Hmmm, we can save lives AND money by practicing preventive health care.
As noted consultant Tom Peters recently stated in his blog:
“There is little doubt that we lose far more lives to preventable errors (like those that stem from the failure to wash hands carefully!) than we save via sexy new surgical procedures. I once told a group of hospital CIOs (chief information officers) that implementing electronic medical records would allow them to save more lives than the entire surgery department-perhaps that’s an exaggeration, but not by much.”
Genius. Preventive health care saves lives. That’s especially true for seniors. Erickson has been on this bandwagon for a while. Did you know that Erickson communities are the only retirement communities in the country with electronic medical records? I say this not to brag about our company but rather to demonstrate how far behind the American health care system is. To put this into context, only 17-24% of non-Erickson HealthSM physicians use an electronic medical records system (2006 Health Information Technology in U.S. by the Robert Wood Johnson Foundation; and Dr. Matt Narrett, Senior VP and Chief Medical Officer, Erickson Retirement Communities). This is mind-boggling to me, especially as the nation continues to age.
In 2000, an estimated 57 million Americans had multiple chronic conditions. That number is projected to increase to 81 million by 2020.1 If you are over the age of 65, there is a 65% chance you have at least two chronic conditions, ranging from the aches and pains of arthritis to the ongoing threat of diabetes. Moreover, people with multiple chronic conditions may have more rapid declines in health status and a greater likelihood of disability than the general public.2 Why? Because multiple chronic conditions require close medical coordination. Do something to treat one condition and you may adversely affect another. Electronic medical records help closely coordinate this care.

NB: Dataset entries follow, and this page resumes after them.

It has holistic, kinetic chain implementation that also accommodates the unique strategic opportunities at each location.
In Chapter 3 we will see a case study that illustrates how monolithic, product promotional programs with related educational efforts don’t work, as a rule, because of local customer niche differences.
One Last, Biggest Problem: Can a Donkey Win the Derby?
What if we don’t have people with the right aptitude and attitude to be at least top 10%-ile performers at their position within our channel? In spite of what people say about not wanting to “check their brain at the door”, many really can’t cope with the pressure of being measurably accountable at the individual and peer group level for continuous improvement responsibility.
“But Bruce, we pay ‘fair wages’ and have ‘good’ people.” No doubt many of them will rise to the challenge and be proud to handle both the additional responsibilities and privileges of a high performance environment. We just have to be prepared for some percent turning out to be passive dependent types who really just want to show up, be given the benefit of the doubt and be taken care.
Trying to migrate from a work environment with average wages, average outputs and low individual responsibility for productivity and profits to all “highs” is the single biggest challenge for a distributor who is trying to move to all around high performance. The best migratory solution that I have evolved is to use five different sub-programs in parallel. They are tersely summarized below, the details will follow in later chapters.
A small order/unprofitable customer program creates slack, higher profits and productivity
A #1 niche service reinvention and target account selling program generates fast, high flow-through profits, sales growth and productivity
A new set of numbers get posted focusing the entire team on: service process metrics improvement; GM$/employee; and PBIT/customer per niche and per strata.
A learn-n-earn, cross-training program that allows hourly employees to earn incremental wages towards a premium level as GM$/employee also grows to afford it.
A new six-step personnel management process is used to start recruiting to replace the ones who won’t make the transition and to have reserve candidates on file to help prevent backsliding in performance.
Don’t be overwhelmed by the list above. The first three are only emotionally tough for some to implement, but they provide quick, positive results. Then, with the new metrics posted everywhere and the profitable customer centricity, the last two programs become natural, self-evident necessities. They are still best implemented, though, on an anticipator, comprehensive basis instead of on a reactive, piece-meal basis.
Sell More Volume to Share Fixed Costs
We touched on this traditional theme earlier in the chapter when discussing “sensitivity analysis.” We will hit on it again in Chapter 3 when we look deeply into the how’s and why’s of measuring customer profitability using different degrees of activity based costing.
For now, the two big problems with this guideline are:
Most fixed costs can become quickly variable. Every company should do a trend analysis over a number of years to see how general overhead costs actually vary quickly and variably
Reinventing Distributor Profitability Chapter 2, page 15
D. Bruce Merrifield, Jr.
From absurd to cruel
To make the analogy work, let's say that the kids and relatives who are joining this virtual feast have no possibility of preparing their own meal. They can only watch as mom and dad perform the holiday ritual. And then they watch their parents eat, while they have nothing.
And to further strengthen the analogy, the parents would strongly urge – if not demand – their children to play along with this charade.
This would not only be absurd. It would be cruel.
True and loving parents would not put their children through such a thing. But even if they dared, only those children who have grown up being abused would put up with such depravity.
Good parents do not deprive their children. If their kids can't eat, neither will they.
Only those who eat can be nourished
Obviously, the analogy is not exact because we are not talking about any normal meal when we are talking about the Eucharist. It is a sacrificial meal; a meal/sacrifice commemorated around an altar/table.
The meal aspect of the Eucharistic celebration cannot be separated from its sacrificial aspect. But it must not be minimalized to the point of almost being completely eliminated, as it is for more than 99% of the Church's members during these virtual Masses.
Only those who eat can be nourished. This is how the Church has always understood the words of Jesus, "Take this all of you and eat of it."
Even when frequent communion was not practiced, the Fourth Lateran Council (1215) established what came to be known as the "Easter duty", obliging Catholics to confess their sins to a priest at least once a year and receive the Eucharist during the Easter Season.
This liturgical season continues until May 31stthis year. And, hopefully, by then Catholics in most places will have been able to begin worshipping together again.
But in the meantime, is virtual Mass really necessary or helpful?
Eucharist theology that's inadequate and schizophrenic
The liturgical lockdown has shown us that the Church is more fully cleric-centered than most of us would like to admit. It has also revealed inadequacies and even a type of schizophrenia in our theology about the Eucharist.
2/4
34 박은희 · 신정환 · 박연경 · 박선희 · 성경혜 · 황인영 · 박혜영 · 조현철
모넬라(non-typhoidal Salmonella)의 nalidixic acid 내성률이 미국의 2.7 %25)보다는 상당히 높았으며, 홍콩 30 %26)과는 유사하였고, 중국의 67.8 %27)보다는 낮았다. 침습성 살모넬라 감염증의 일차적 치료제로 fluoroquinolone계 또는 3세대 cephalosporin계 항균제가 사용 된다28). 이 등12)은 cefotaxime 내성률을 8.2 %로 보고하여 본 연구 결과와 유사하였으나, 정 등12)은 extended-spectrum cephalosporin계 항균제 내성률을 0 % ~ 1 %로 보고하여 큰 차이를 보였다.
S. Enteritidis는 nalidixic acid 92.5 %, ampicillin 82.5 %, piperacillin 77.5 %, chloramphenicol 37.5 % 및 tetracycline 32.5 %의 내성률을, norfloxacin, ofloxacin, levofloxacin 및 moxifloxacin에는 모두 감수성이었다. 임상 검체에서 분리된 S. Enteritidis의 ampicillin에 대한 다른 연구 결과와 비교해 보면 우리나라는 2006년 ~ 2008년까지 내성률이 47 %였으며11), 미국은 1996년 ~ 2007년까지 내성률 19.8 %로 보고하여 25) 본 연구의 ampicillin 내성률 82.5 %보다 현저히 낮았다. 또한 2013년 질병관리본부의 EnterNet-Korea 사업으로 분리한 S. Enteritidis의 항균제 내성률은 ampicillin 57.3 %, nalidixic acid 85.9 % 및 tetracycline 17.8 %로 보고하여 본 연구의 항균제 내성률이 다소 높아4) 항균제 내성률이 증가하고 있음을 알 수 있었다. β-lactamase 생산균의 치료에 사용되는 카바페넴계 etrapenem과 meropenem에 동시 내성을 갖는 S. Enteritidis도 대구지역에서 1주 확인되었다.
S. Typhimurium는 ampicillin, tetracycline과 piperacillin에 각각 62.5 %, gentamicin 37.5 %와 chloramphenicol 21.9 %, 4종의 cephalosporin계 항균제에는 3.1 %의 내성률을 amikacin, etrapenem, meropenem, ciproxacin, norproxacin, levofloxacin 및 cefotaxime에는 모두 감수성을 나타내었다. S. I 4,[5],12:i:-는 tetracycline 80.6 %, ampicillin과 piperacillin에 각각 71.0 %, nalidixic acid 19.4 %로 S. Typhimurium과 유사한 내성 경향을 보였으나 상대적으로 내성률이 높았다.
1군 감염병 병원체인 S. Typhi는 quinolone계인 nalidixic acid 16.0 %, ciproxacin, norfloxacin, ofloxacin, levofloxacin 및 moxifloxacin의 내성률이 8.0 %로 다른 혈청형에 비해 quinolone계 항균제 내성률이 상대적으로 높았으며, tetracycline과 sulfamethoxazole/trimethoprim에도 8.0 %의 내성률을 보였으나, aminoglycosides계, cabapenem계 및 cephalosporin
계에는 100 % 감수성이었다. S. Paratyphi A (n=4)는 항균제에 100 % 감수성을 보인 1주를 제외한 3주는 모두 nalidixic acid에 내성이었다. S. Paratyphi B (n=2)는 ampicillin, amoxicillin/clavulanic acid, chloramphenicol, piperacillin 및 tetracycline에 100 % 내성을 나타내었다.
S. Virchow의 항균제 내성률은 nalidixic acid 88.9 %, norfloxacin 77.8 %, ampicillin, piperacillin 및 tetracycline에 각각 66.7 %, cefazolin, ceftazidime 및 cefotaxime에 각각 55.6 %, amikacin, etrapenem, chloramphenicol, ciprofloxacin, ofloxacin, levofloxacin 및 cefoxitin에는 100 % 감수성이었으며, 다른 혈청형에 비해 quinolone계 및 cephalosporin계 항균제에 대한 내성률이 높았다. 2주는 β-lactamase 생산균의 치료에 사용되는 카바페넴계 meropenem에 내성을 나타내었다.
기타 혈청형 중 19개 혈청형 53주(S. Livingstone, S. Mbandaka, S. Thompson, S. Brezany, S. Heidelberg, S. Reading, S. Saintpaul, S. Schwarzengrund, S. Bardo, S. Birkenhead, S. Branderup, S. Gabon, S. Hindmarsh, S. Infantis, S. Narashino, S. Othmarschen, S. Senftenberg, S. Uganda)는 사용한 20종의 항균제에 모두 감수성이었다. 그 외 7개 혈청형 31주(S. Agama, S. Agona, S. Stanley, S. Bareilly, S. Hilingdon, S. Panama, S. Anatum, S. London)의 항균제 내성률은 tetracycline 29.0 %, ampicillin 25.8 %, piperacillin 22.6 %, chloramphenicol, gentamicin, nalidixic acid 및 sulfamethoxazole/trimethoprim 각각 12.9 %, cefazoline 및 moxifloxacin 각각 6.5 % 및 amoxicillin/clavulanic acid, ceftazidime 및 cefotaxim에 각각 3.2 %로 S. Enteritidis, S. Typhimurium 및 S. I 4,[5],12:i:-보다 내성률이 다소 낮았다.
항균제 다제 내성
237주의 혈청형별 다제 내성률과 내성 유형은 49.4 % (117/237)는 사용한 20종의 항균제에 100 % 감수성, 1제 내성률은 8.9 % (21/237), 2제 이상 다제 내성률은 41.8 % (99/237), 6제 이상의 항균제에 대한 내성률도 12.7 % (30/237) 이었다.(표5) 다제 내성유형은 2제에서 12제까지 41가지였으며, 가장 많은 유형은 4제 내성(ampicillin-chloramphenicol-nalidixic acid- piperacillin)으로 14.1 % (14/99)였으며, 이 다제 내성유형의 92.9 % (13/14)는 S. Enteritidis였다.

Let me take this even further. One study found that individuals with chronic conditions were less likely to receive important routine outpatient medical treatments that were unrelated to their chronic condition.3 In short, not seeing someone who specializes in treating the multiple chronic conditions that come with aging can be a preventable, costly mistake. Costly in two ways : financially and physically. But it doesn’t have to be this way.
John Erickson, the founder of Erickson Retirement Communities, was recently quoted in American Executive magazine:
“ ‘The way the system is set up now, people are paid to be sick and not to be well,’ Erickson said. ‘Medicare will pay for a $25,000 hip fracture, but they won’t pay for a $25 balance test that could prevent that type of injury. That doesn’t make any sense.’ ”
I hope the American health care system catches on to John’s vision of preventive health care sooner rather than later (before I need it).
1. Wu SY, Green A. Projection of Chronic Illness Prevalence and Cost Inflation. Washington, DC: RAND Health, 2000.
2. Cornoni-Huntley JC, Foley DJ, Guraninkik JM. “Co-morbidity analysis: a strategy for understanding mortality, disability and the use of health care facilities of older people.” International Journal of Epidemiol . 1991.
3. Redelmeirer DA, Tan SH, Booth GL. “The treatment of unrelated disorders in patients with chronic medical diseases.” New England Journal of Medicine. 1998.